Gradually the estate started struggling financially, with the quarries on Leckhampton Hill running at a loss, and despite heavy investment in them by Canon Trye's son Henry, output declined and he was forced to put Leckhampton Court Estate up for sale in 1894, finally leaving the hands of the descendants of Sir John Giffard II, builder of the original court, for the first time in over 560 years.

The court was purchased by John Hargreaves, who had married Edith Platt, an heiress of the Platt Brothers company. They appear to have extensively renovated the interior, adding the ornate mantlepiece in the newly rebuilt North Wing, built to replace the crumbling Georgian Mansion.
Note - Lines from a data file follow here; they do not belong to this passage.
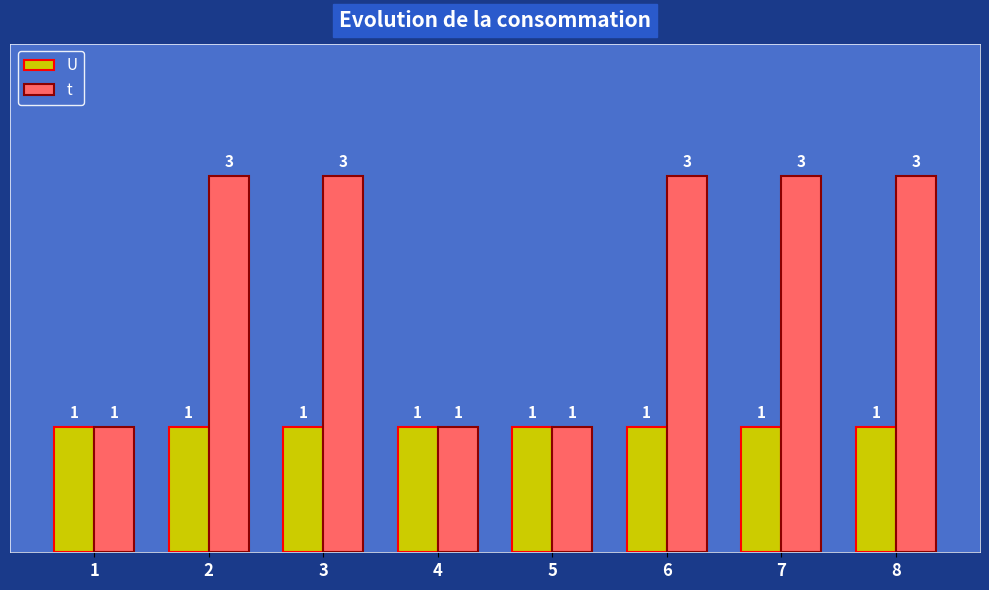

Reading left to right, transcribe all the data shown in this chart.

U: 1=1	2=1	3=1	4=1	5=1	6=1	7=1	8=1
t: 1=1	2=3	3=3	4=1	5=1	6=3	7=3	8=3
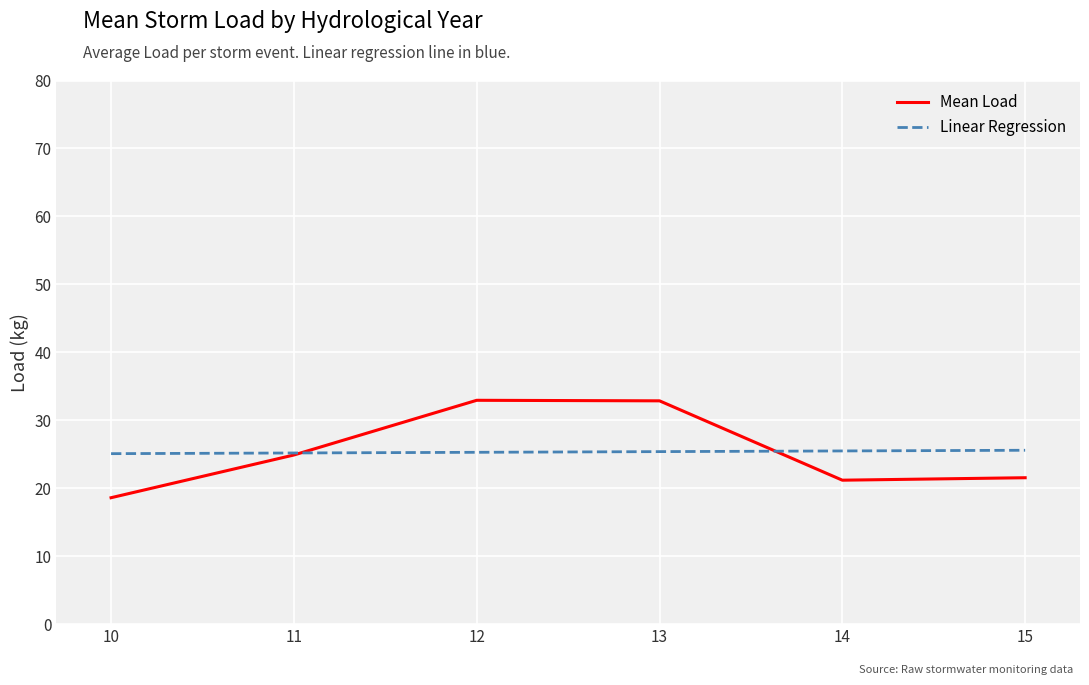

What is the total value across all series at 11?

50.1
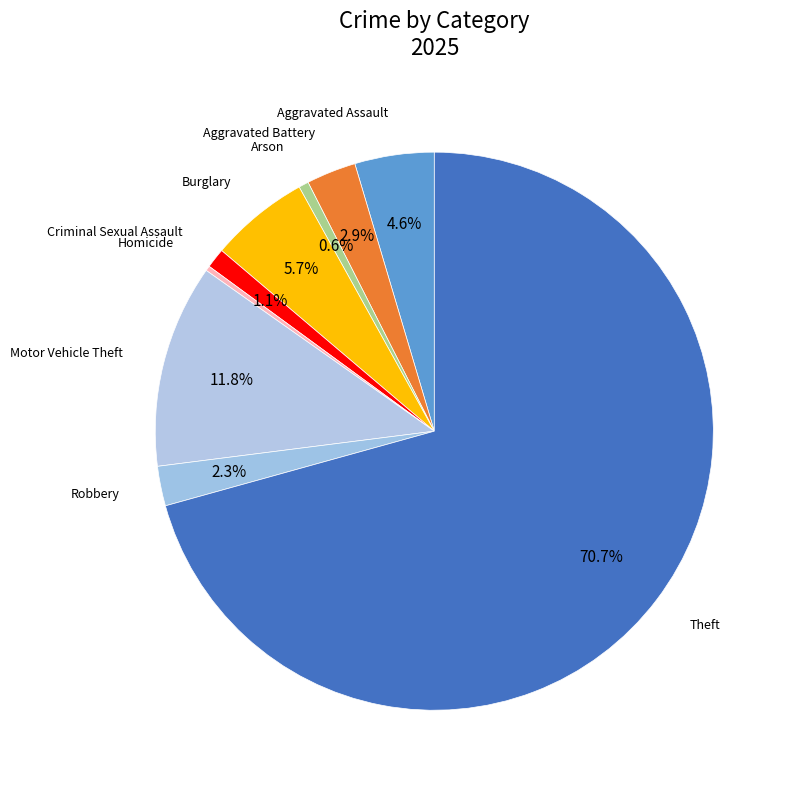

Is there a majority slice in this chart?

Yes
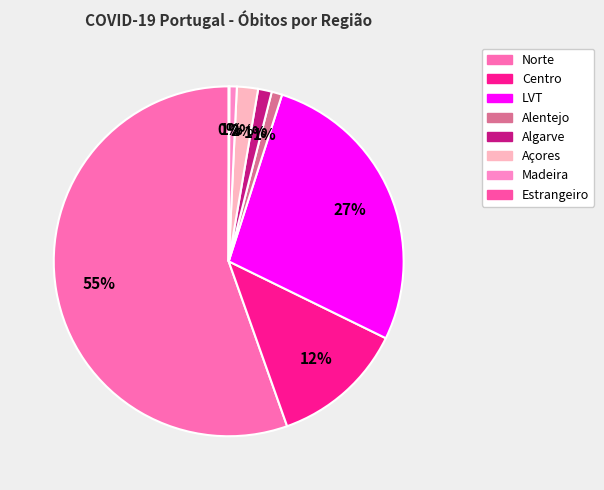

Which slice is the smallest?

Estrangeiro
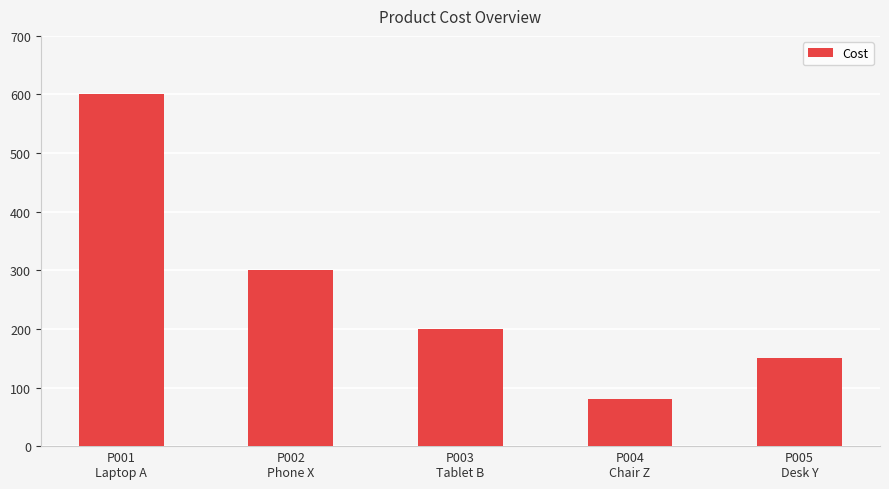

True or false: the data shows 32 at P004
Chair Z.

False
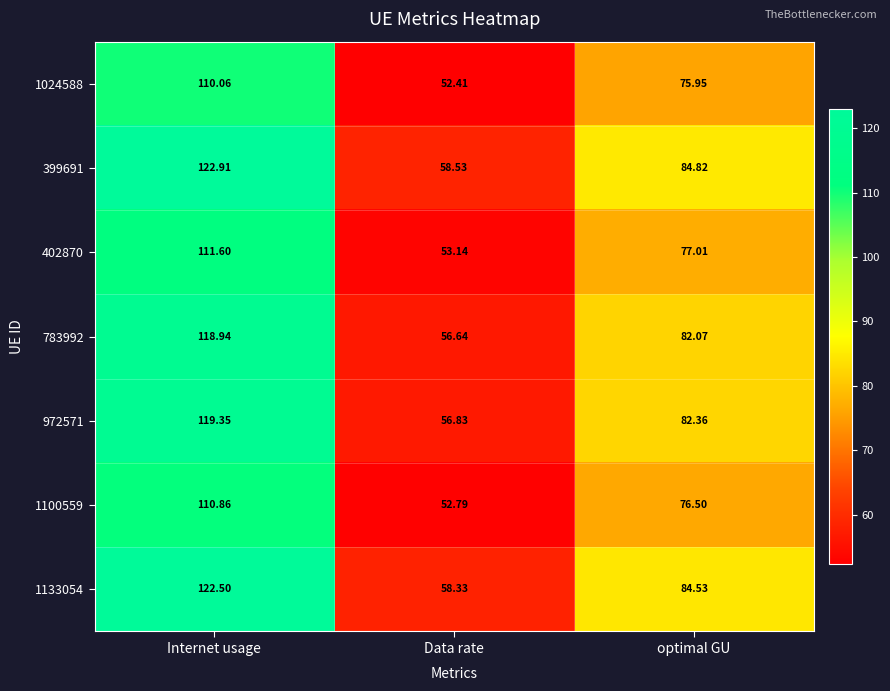

Where does the 1133054 series first go above 84?

Internet usage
The Hargreaves entertained sumptuously, entertaining a number of notable guests at the court, most famously: Fredrick Roberts, 1st Earl Roberts, Henry Wellesley, 3rd Duke of Wellington, Charles Murray, 7th Earl of Dunmore, and Henry Somerset, 8th Duke of Beaufort. John died in 1900, leaving the court to his younger daughter Edith Muriel, who was to marry Colonel Cecil Ewles, son of the noted botanist Henry John Elwes.

=== 20th century ===
During the First World War the court was used as a Red Cross auxiliary hospital from 1915 to 1919, starting out with fifty beds, later expanding to 100 beds. During its time as a hospital, some 1,700 British, Commonwealth and Belgian soldiers were cared for; only two died. Ada Grace Ward, the commandant of Leckhampton Court Auxiliary Hospital, was awarded the MBE in the 1918 Birthday Honours.

During the Second World War the court was requisitioned by the War Office, and Nissen huts were erected in the grounds between the court and parish church. The camp originally started its life as a stopping place for Allied troops and a training ground, with American actor, Mickey Rooney stayed there for a time.

Between 1945 and 1948 the camp was used as PoW Camp 263, holding some 500 German prisoners of war. The PoWs constructed a small fountain that still stands in the centre of the camp.

After the end of the war the court was left in a state of poor condition, with the damage done during its requisition being more than the government was willing to pay out, and on Edith's death in 1955, it was put up for sale, and was turned into Leckhampton Court School in 1957 by Dr. Paul Saunders and his wife.

It was to remain a school until 1969 when Dr. Saunders became too busy to run the school with his wife as they became active participants in the campaign to save the Regency heart of Cheltenham from a planned 1960s redevelopment. In the years that followed the court suffered extensively from water damage and rot, leading to the decision to sell the Court to the Sue Ryder Foundation in 1976.

== Leckhampton Court today ==
In the present the Court functions as a hospice for Sue Ryder, and is Gloucestershire's only inpatient unit for specialist palliative care.

When it was first purchased by Lady Ryder in 1977, she had been looking for a suitable home to provide continued care for patients of the Radiotherapy Centre at Cheltenham General Hospital. With a grant from the Historic Buildings Council and many voluntary subscribers they were able to rescue the court and complete the extensive restoration that was needed.

The Tudor Southern Wing was completed in 1981, and the Northern Wing in 1983, bringing the number of beds up to forty-two.

In 1984 the home was visited by Diana, Princess of Wales, and later Prince and Princess Michael of Kent, and in 1986 Charles, Prince of Wales became the home's patron.